Canadian ice hockey player

Justin DiBenedetto (born August 25, 1988) is a Canadian former professional ice hockey player. DiBenedetto was drafted 175th overall by the New York Islanders during the 2008 NHL entry draft. DiBenedetto was born in Maple, Ontario.

==Playing career==
===Junior===
DiBenedetto began his junior hockey career with the Toronto St. Michael's Majors of the Ontario Hockey League in the 2004–05 season, recording nine points in 64 games as a rookie, followed by no points in nine playoff games. In the 2005–06 season, DiBenedetto saw his production increase, as he earned 30 points in 61 games, followed by a goal in four playoff contests. During the off-season, the Majors traded DiBenedetto to the Sarnia Sting.

DiBenedetto joined the Sting for the 2006–07 season, where he once again saw an increase in his production, as he finished with 63 points in 58 games, as well as a team high +21 rating. In the playoffs, DiBenedetto had three points in four games.

In 2007–08, DiBenedetto saw another big increase in his point production, as he finished second on the Sting with 93 points in 58 games. DiBenedetto then had ten points in nine playoff games for Sarnia. During the 2008 NHL entry draft, the New York Islanders drafted DiBenedetto in the sixth round.

DiBenedetto returned to Sarnia for his overage season in 2008–09, where in 62 games, he scored 45 goals and 93 points to lead the Sting, and finish third in the OHL scoring race, in five playoff games Justin had three assists. Following his successful campaign he was named to the OHL's Second All-Star team and was awarded the Leo Lalonde Memorial Trophy as the top overage player of the year.

===Professional===
When the Sting were eliminated from the playoffs, Justin signed a three-year entry-level contract with the New York Islanders on April 9, 2009. He was then assigned to the Islanders affiliate, the Bridgeport Sound Tigers of the AHL for the playoffs. In three post-season games with Bridgeport, DiBenedetto scored a goal.

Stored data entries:
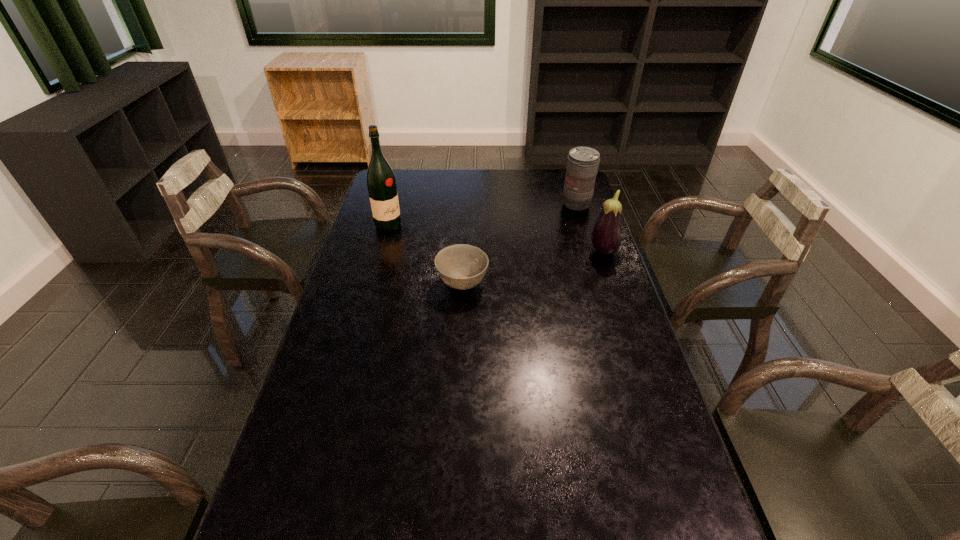
I want to click on vacant space on the desktop that is between the nearest object and the second nearest object and is positioned on the side of the telephoto lens where the control switches are located, so click(x=530, y=268).

Locate an element on the screen. vacant space on the desktop that is between the nearest object and the eggplant and is positioned on the front-facing side of the tallest object is located at coordinates (529, 269).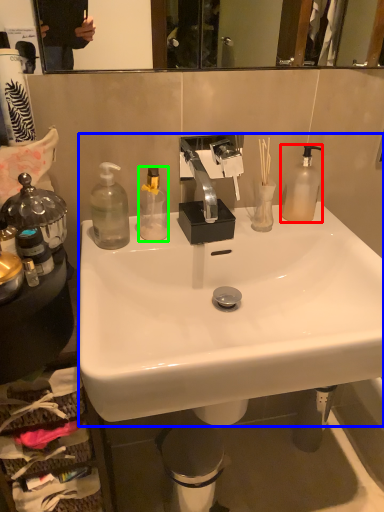
Question: Which object is positioned closest to bottle (highlighted by a red box)? Select from sink (highlighted by a blue box) and bottle (highlighted by a green box).

Choices:
 (A) sink
 (B) bottle

Answer: (A)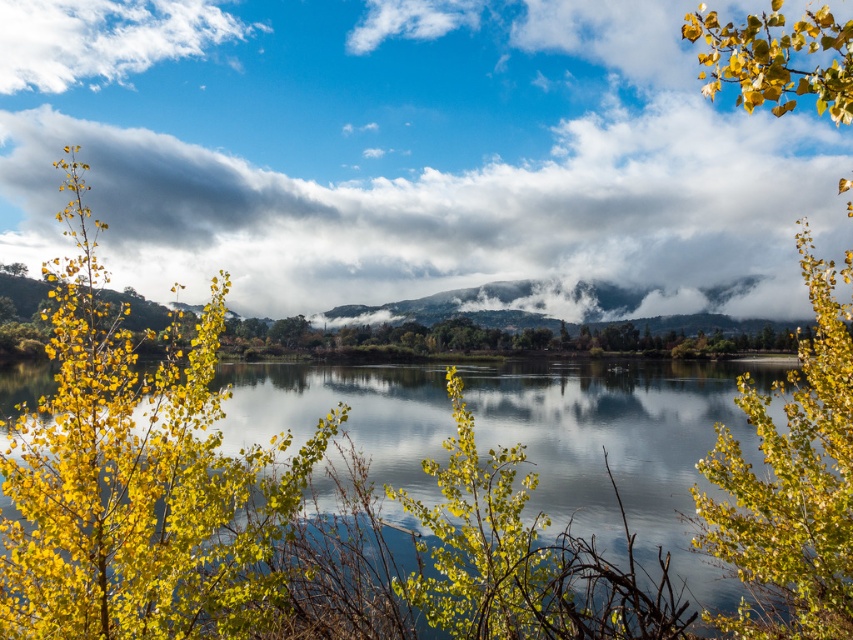
At what (x,y) coordinates should I click in order to perform the action: click on cloudy sky at upper center. Please return your answer as a coordinate pair (x, y). The width and height of the screenshot is (853, 640). Looking at the image, I should click on (410, 154).

Can you confirm if cloudy sky at upper center is positioned below white fluffy cloud at upper left?

Yes, cloudy sky at upper center is below white fluffy cloud at upper left.

This screenshot has height=640, width=853. What do you see at coordinates (410, 154) in the screenshot?
I see `cloudy sky at upper center` at bounding box center [410, 154].

Where is `cloudy sky at upper center`? cloudy sky at upper center is located at coordinates (410, 154).

Where is `clear water at center`? Image resolution: width=853 pixels, height=640 pixels. clear water at center is located at coordinates (277, 529).

Does clear water at center have a lesser width compared to white fluffy cloud at upper left?

Correct, clear water at center's width is less than white fluffy cloud at upper left's.

Identify the location of clear water at center. (277, 529).

Find the location of `clear water at center`. clear water at center is located at coordinates pos(277,529).

Who is taller, clear water at center or yellow leafy tree at left?

Standing taller between the two is yellow leafy tree at left.

Which is in front, point (352, 524) or point (122, 563)?

Positioned in front is point (122, 563).

Is point (811, 605) positioned before point (160, 529)?

Yes, it is in front of point (160, 529).

This screenshot has width=853, height=640. In order to click on clear water at center in this screenshot , I will do `click(277, 529)`.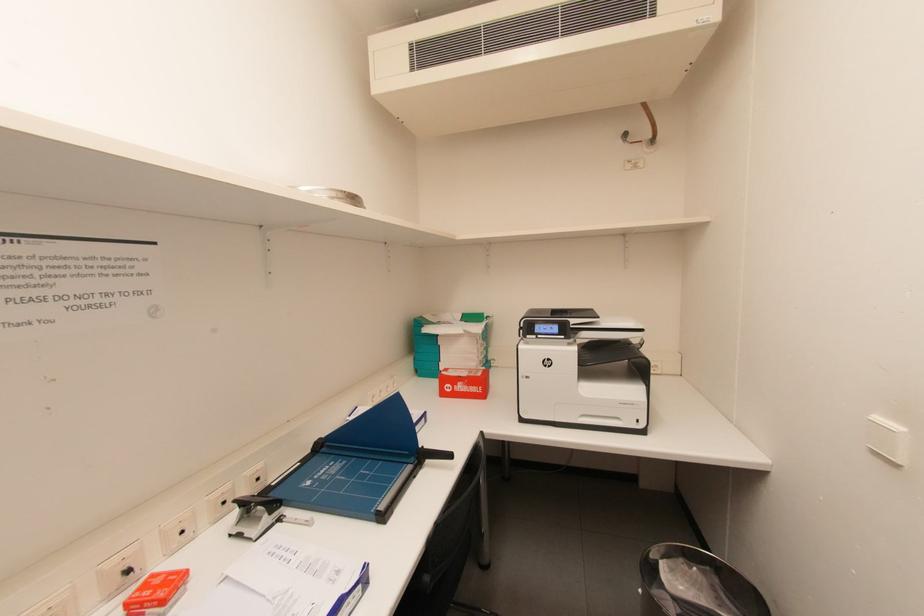
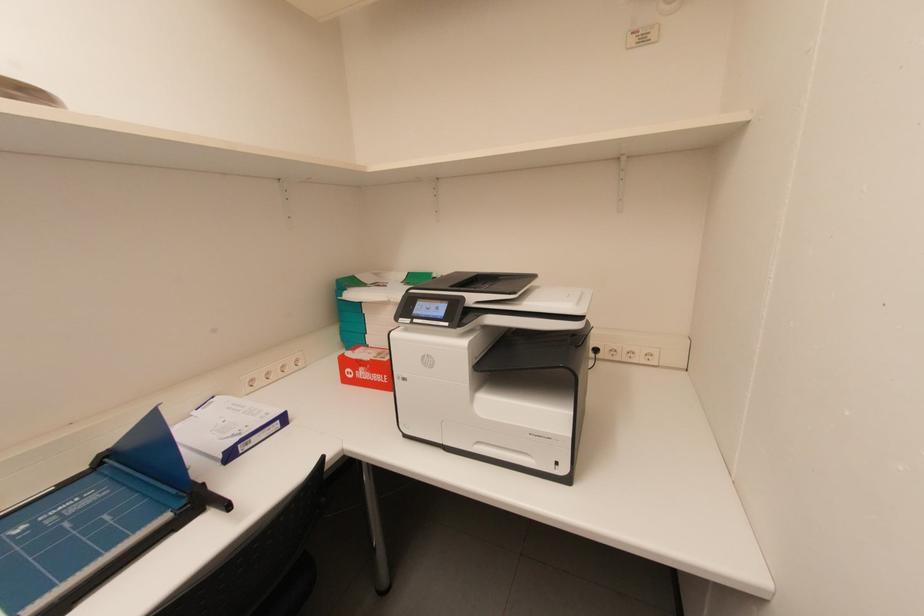
Question: The images are taken continuously from a first-person perspective. In which direction is your viewpoint rotating?

Choices:
 (A) Left
 (B) Right
 (C) Up
 (D) Down

Answer: (D)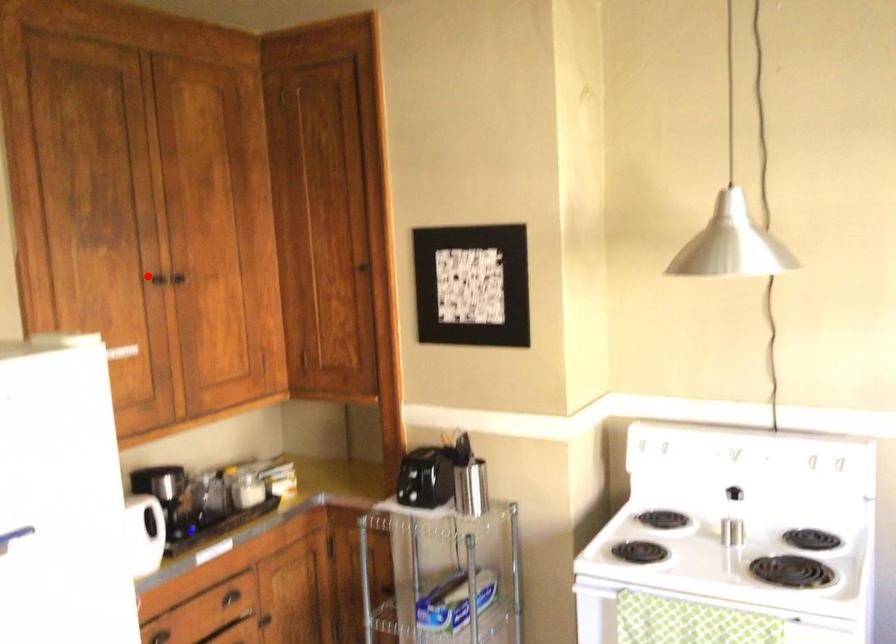
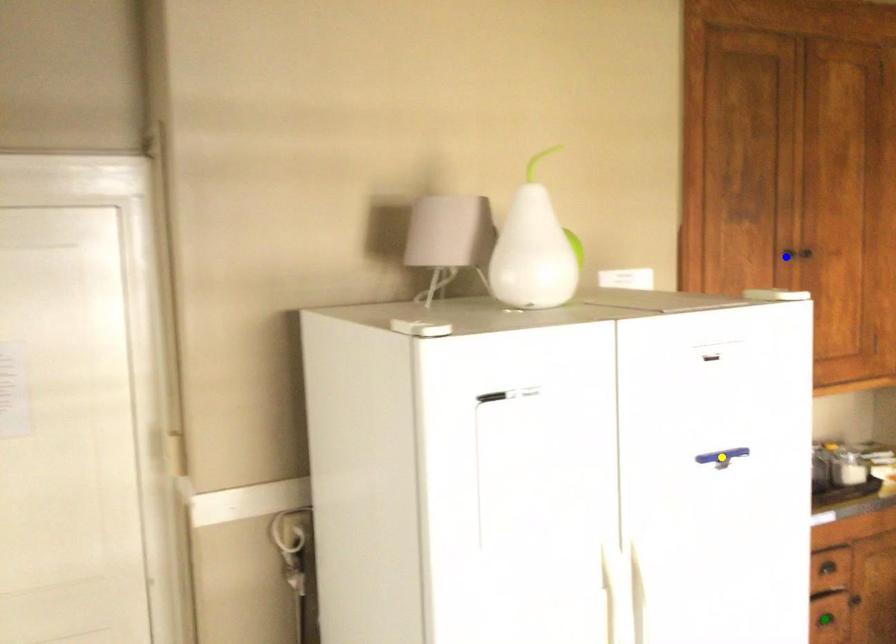
Question: I am providing you with two images of the same scene from different viewpoints. A red point is marked on the first image. You are given multiple points on the second image. Which point in image 2 is actually the same real-world point as the red point in image 1?

Choices:
 (A) blue point
 (B) yellow point
 (C) green point

Answer: (A)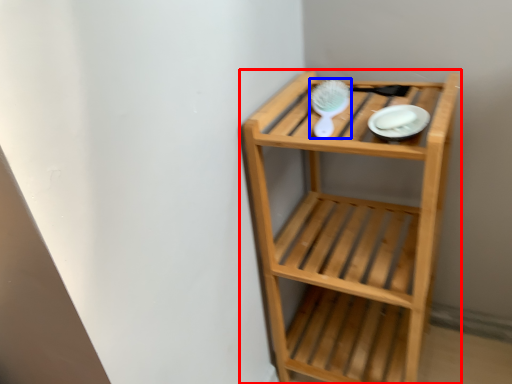
Question: Which object appears closest to the camera in this image, shelf (highlighted by a red box) or brush (highlighted by a blue box)?

Choices:
 (A) shelf
 (B) brush

Answer: (A)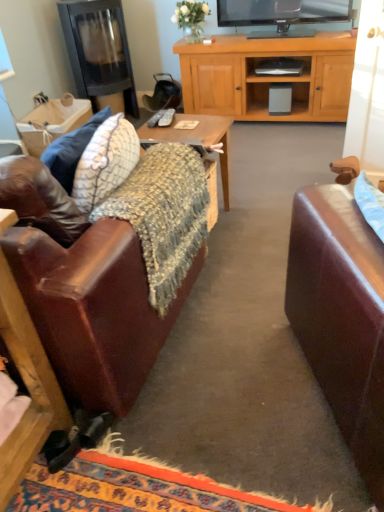
Question: Is black glass fireplace at upper left to the left of leather couch at left from the viewer's perspective?

Choices:
 (A) yes
 (B) no

Answer: (A)

Question: Is black glass fireplace at upper left aimed at leather couch at left?

Choices:
 (A) no
 (B) yes

Answer: (B)

Question: Are black glass fireplace at upper left and leather couch at left far apart?

Choices:
 (A) no
 (B) yes

Answer: (B)

Question: Is black glass fireplace at upper left looking in the opposite direction of leather couch at left?

Choices:
 (A) no
 (B) yes

Answer: (A)

Question: Is black glass fireplace at upper left completely or partially outside of leather couch at left?

Choices:
 (A) no
 (B) yes

Answer: (B)

Question: Considering the positions of knitted fabric desk at center and natural woven picnic basket at upper left in the image, is knitted fabric desk at center taller or shorter than natural woven picnic basket at upper left?

Choices:
 (A) short
 (B) tall

Answer: (A)

Question: Is point (158, 138) positioned closer to the camera than point (87, 115)?

Choices:
 (A) farther
 (B) closer

Answer: (B)

Question: Is knitted fabric desk at center in front of or behind natural woven picnic basket at upper left in the image?

Choices:
 (A) front
 (B) behind

Answer: (A)

Question: Would you say knitted fabric desk at center is inside or outside natural woven picnic basket at upper left?

Choices:
 (A) inside
 (B) outside

Answer: (B)

Question: Is natural woven picnic basket at upper left inside the boundaries of leather couch at left, or outside?

Choices:
 (A) inside
 (B) outside

Answer: (B)

Question: Would you say natural woven picnic basket at upper left is to the left or to the right of leather couch at left in the picture?

Choices:
 (A) left
 (B) right

Answer: (A)

Question: Is natural woven picnic basket at upper left bigger or smaller than leather couch at left?

Choices:
 (A) big
 (B) small

Answer: (B)

Question: Is natural woven picnic basket at upper left taller or shorter than leather couch at left?

Choices:
 (A) short
 (B) tall

Answer: (A)

Question: Would you say matte gray remote control at center, marked as the 2th remote control in a left-to-right arrangement, is inside or outside natural woven picnic basket at upper left?

Choices:
 (A) inside
 (B) outside

Answer: (B)

Question: Considering the positions of matte gray remote control at center, marked as the first remote control in a right-to-left arrangement, and natural woven picnic basket at upper left in the image, is matte gray remote control at center, marked as the first remote control in a right-to-left arrangement, bigger or smaller than natural woven picnic basket at upper left?

Choices:
 (A) small
 (B) big

Answer: (A)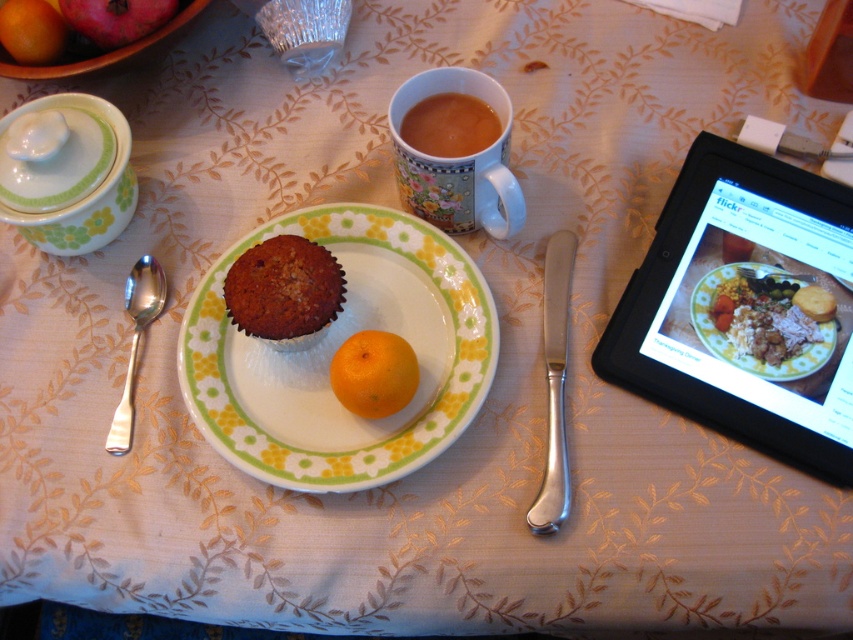
Does matte ceramic mug at upper center have a lesser height compared to orange matte at upper left?

No, matte ceramic mug at upper center is not shorter than orange matte at upper left.

Does point (424, 93) come in front of point (57, 20)?

Yes, point (424, 93) is closer to viewer.

This screenshot has height=640, width=853. What are the coordinates of `matte ceramic mug at upper center` in the screenshot? It's located at (457, 161).

Can you confirm if black plastic tablet at upper right is bigger than silver polished spoon at left?

Yes, black plastic tablet at upper right is bigger than silver polished spoon at left.

Who is shorter, black plastic tablet at upper right or silver polished spoon at left?

silver polished spoon at left

Does point (706, 147) come behind point (151, 285)?

No.

Where is `black plastic tablet at upper right`? This screenshot has width=853, height=640. black plastic tablet at upper right is located at coordinates (746, 307).

Is point (796, 224) farther from camera compared to point (792, 378)?

Yes, point (796, 224) is behind point (792, 378).

Between point (849, 253) and point (822, 339), which one is positioned behind?

The point (849, 253) is behind.

Which is in front, point (709, 218) or point (790, 314)?

Point (790, 314)

Where is `black plastic tablet at upper right`? black plastic tablet at upper right is located at coordinates (746, 307).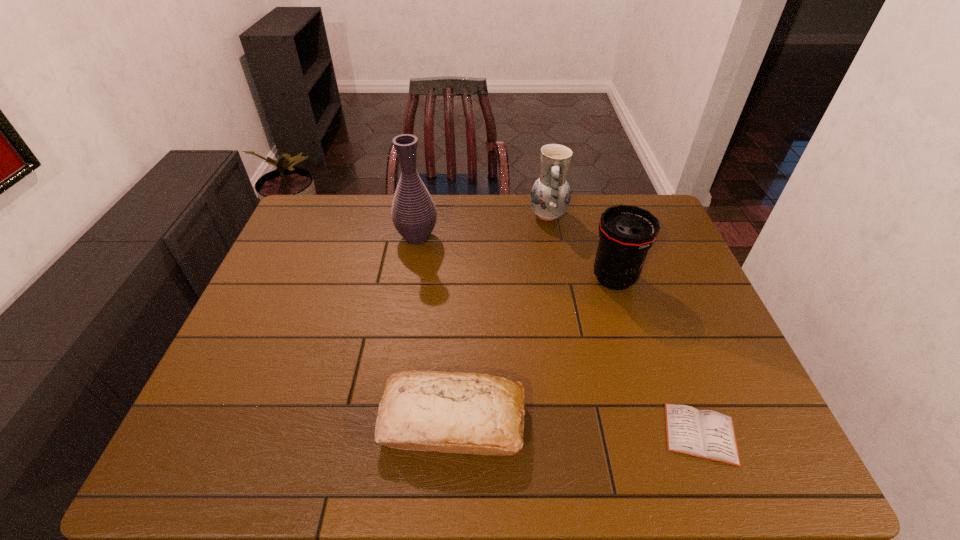
I want to click on empty location between the tallest object and the second shortest object, so click(435, 329).

You are a GUI agent. You are given a task and a screenshot of the screen. Output one action in this format:
    pyautogui.click(x=<x>, y=<y>)
    Task: Click on the free space between the third object from right to left and the telephoto lens
    
    Given the screenshot: What is the action you would take?
    pyautogui.click(x=581, y=247)

Identify the location of vacant space that's between the shortest object and the telephoto lens. (658, 356).

Locate an element on the screen. Image resolution: width=960 pixels, height=540 pixels. empty location between the pottery and the telephoto lens is located at coordinates (581, 247).

Image resolution: width=960 pixels, height=540 pixels. What are the coordinates of `free space that is in between the tallest object and the diary` in the screenshot? It's located at (559, 335).

Where is `free spot between the telephoto lens and the shortest object`? This screenshot has width=960, height=540. free spot between the telephoto lens and the shortest object is located at coordinates (658, 356).

Where is `object that is the second nearest to the tallest object`? This screenshot has height=540, width=960. object that is the second nearest to the tallest object is located at coordinates (626, 232).

Locate which object is the closest to the bread. Please provide its 2D coordinates. Your answer should be formatted as a tuple, i.e. [(x, y)], where the tuple contains the x and y coordinates of a point satisfying the conditions above.

[(706, 434)]

I want to click on free point that satisfies the following two spatial constraints: 1. on the back side of the telephoto lens; 2. on either side of the second tallest object, so click(594, 215).

Where is `free space that satisfies the following two spatial constraints: 1. on the front side of the vase; 2. on the left side of the third nearest object`? This screenshot has height=540, width=960. free space that satisfies the following two spatial constraints: 1. on the front side of the vase; 2. on the left side of the third nearest object is located at coordinates (410, 278).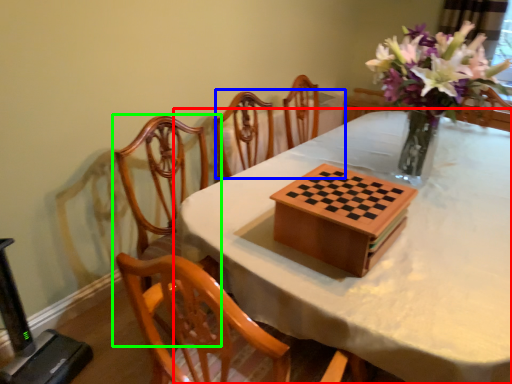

▶ **WHAT YOU NEED TO DO**:
1) Answer these questions from the Justin DiBenedetto biography.
(a) Which team traded DiBenedetto to the Sarnia Sting?
(b) How many points did he finish with in 58 games in 2007–08?
(c) What trophy was he awarded after the 2008–09 season?
2) Write the next part of the Justin DiBenedetto biography, starting after its last sentence.

▶ **ANSWERS FOR EACH ITEM**:
1)
(a) The Toronto St. Michael's Majors
(b) 93 points
(c) The Leo Lalonde Memorial Trophy

2)
He returned to the Sound Tigers for the 2009–10 season. DiBenedetto appeared to make his NHL debut in 8 games for the Islanders in the 2010-11 season, recording 1 assist. He then spent a final season in the Islanders organization as an alternate captain with the Sound Tigers.

In his third season abroad, DiBenedetto joined his fourth European club in returning to the Austrian Hockey League with Dornbirner EC on July 14, 2014. On February 2, 2015, DiBenedetto left Dornbirner and transferred for the remainder of the season with Italian club, Ritten/Renon of the Serie A.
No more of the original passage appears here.